▸ **Keypoint text descriptions**
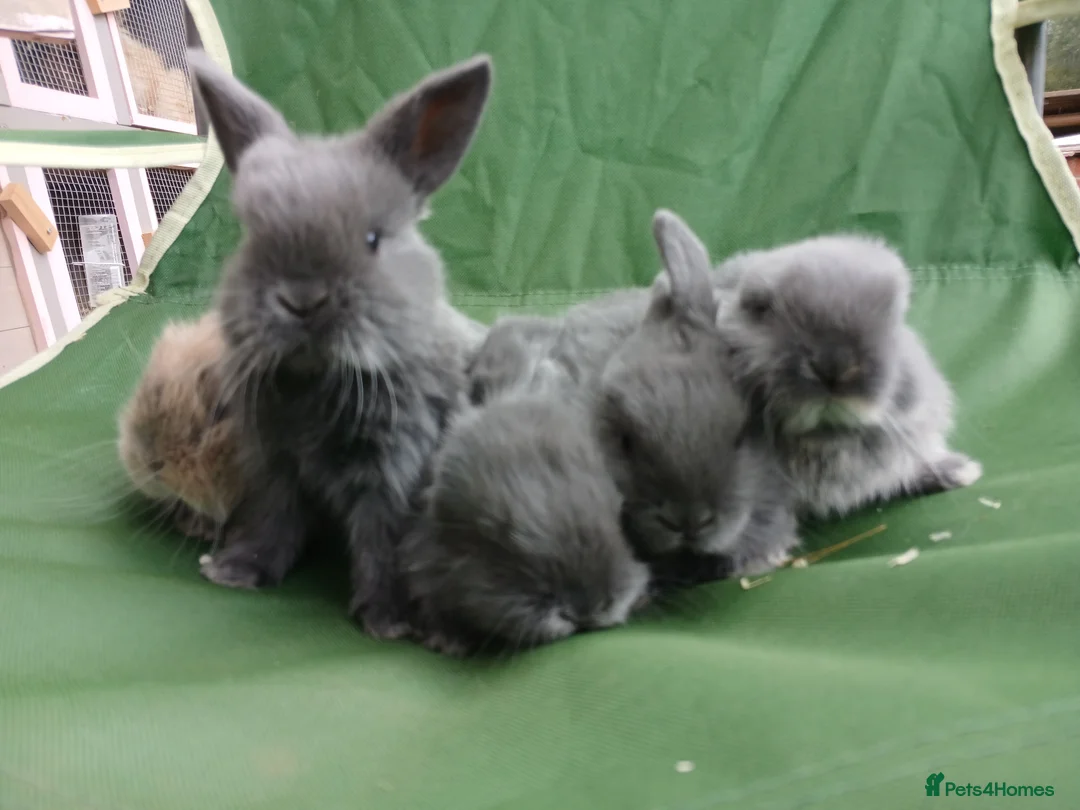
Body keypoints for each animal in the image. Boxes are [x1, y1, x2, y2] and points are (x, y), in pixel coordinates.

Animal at [186, 50, 494, 639]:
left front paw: (391, 621)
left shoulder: (395, 472)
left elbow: (383, 541)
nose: (302, 300)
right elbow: (274, 522)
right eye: (252, 237)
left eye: (372, 240)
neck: (316, 378)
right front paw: (235, 571)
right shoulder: (275, 468)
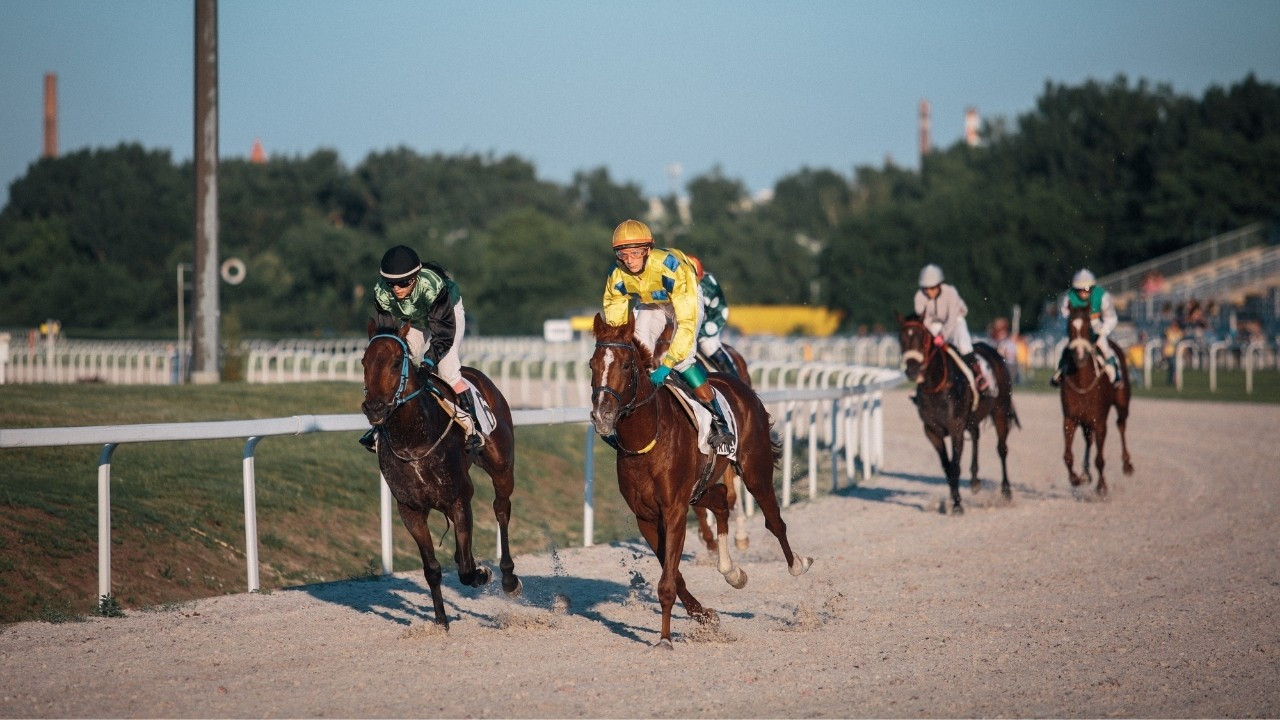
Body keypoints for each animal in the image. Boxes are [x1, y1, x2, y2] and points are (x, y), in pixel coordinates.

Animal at [360, 311, 519, 625]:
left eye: (395, 363)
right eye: (364, 362)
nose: (374, 408)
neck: (414, 439)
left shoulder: (459, 499)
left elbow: (468, 571)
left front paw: (483, 573)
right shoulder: (410, 509)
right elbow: (432, 569)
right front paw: (441, 621)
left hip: (502, 465)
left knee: (501, 508)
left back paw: (508, 577)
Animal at [588, 311, 808, 648]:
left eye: (625, 365)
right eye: (592, 364)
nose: (602, 415)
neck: (647, 437)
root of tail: (739, 385)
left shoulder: (674, 510)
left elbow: (668, 579)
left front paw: (665, 639)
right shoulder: (646, 516)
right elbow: (673, 574)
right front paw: (703, 615)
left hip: (755, 469)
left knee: (773, 519)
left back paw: (796, 563)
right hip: (701, 487)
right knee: (720, 502)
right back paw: (732, 572)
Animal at [896, 311, 1024, 512]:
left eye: (923, 339)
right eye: (901, 339)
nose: (912, 370)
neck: (937, 385)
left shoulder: (956, 428)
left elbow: (955, 466)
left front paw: (957, 505)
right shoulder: (931, 431)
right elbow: (947, 466)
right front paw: (953, 498)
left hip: (1000, 411)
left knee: (1002, 449)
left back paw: (1006, 491)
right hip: (972, 418)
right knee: (976, 435)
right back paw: (975, 481)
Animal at [1054, 301, 1136, 491]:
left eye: (1087, 327)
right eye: (1069, 326)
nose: (1080, 355)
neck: (1083, 382)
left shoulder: (1099, 421)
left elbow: (1100, 459)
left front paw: (1102, 487)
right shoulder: (1070, 418)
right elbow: (1067, 456)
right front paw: (1075, 478)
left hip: (1122, 403)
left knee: (1121, 425)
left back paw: (1127, 464)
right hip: (1085, 420)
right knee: (1088, 439)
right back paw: (1085, 473)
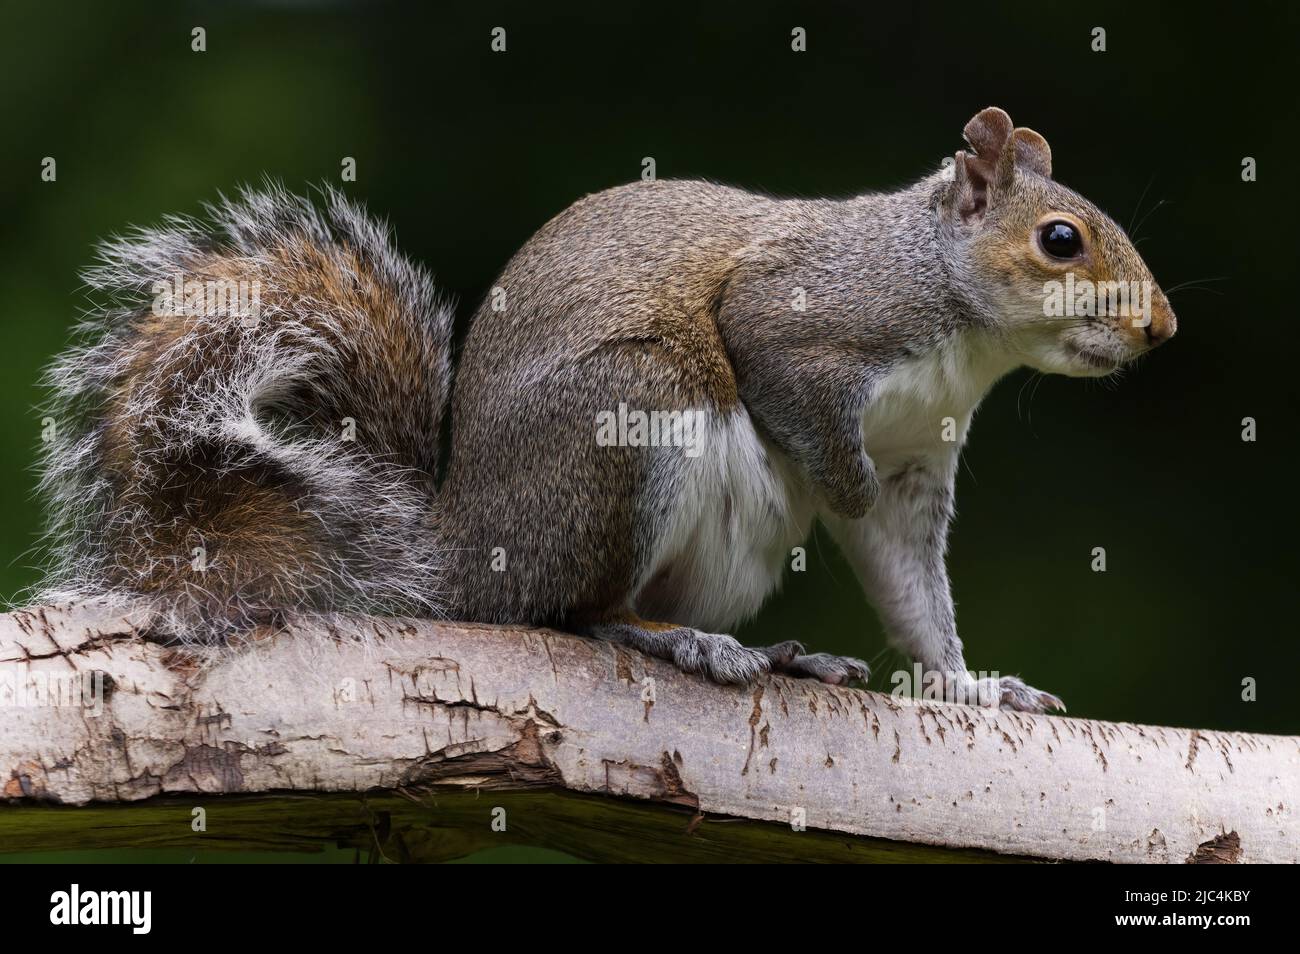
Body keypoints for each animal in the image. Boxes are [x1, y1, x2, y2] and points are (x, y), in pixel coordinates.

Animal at [33, 107, 1175, 712]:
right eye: (1061, 240)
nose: (1160, 328)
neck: (961, 335)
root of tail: (462, 554)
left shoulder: (915, 469)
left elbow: (913, 595)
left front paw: (974, 686)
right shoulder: (803, 319)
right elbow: (783, 386)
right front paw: (828, 481)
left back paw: (782, 652)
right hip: (631, 418)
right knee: (577, 612)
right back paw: (678, 643)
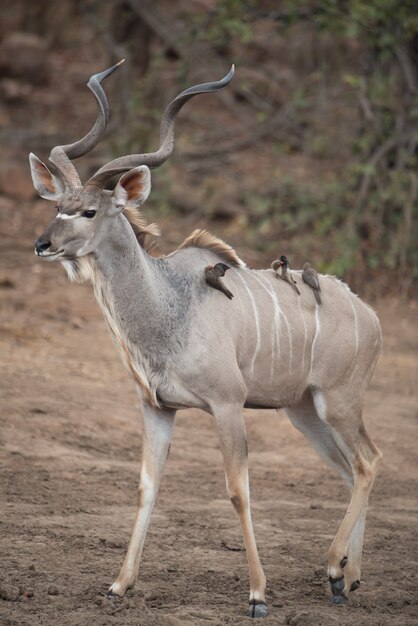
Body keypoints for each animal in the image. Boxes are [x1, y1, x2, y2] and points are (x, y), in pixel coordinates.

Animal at [29, 61, 382, 616]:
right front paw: (119, 585)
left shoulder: (227, 404)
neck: (169, 307)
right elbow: (146, 487)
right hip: (305, 411)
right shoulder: (157, 408)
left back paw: (333, 568)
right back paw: (348, 579)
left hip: (338, 402)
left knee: (368, 464)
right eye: (58, 205)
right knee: (352, 469)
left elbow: (238, 490)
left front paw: (258, 595)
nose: (42, 244)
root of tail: (370, 315)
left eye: (88, 212)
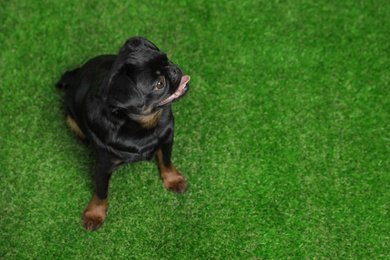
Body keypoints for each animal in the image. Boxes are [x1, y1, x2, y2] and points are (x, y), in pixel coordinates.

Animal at [57, 36, 191, 230]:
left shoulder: (167, 137)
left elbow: (166, 161)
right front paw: (95, 213)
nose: (173, 69)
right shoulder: (103, 165)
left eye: (166, 59)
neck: (141, 126)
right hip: (69, 116)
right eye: (159, 84)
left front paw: (172, 179)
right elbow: (101, 191)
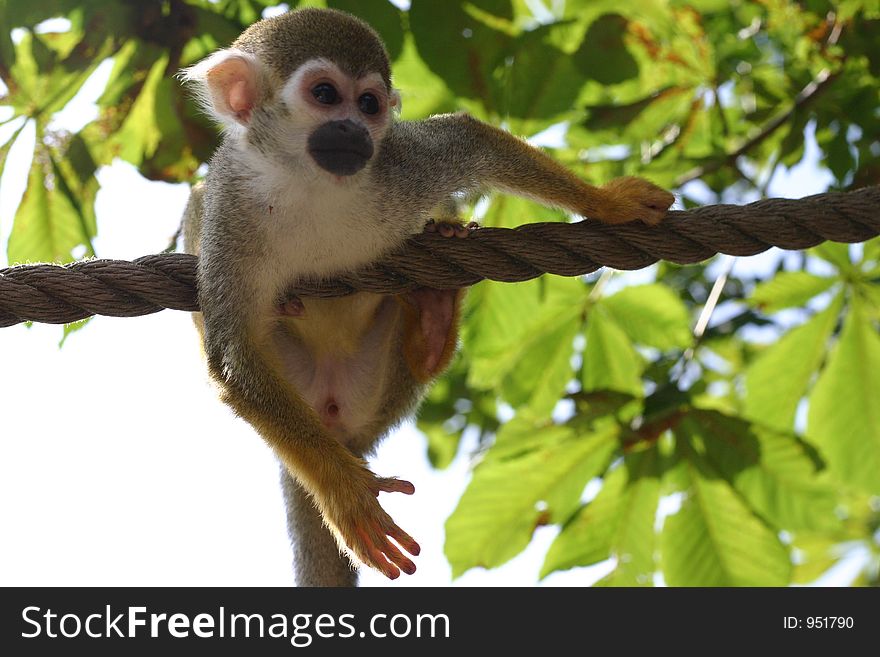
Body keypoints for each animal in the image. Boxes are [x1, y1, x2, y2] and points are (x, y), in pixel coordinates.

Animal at [180, 9, 672, 584]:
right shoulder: (231, 206)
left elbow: (470, 138)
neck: (311, 185)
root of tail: (339, 430)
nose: (353, 128)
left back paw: (432, 322)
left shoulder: (397, 163)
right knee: (196, 208)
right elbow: (233, 357)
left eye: (369, 103)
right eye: (325, 94)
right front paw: (345, 493)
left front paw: (609, 202)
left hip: (376, 390)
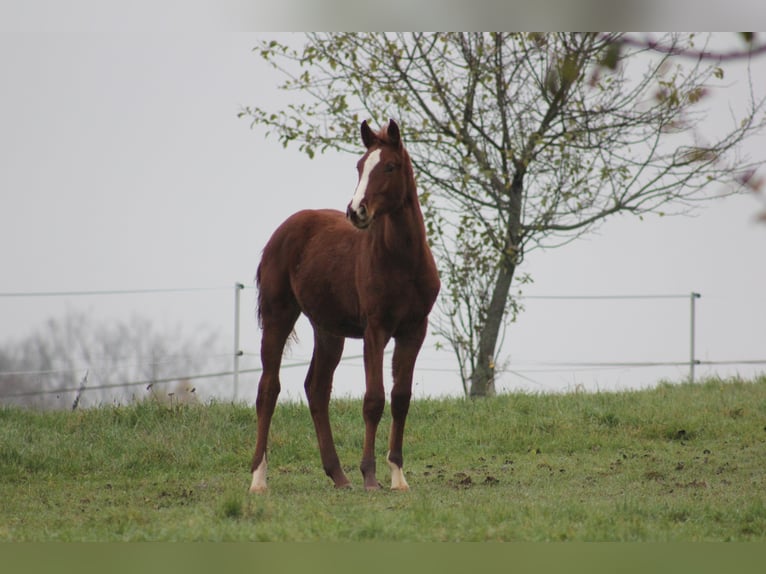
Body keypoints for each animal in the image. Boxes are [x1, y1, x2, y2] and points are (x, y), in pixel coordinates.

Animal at [250, 119, 440, 492]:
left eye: (390, 166)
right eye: (360, 166)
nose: (356, 211)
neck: (403, 261)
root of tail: (283, 230)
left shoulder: (414, 330)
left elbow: (400, 398)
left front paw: (398, 476)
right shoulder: (375, 330)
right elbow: (374, 399)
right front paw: (370, 476)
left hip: (327, 330)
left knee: (317, 388)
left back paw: (338, 475)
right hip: (279, 315)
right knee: (268, 389)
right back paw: (258, 479)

▸ **Exercise objective**
Write down only the number of lines above where the word "neck" occurs.

▸ **Response to the task**
10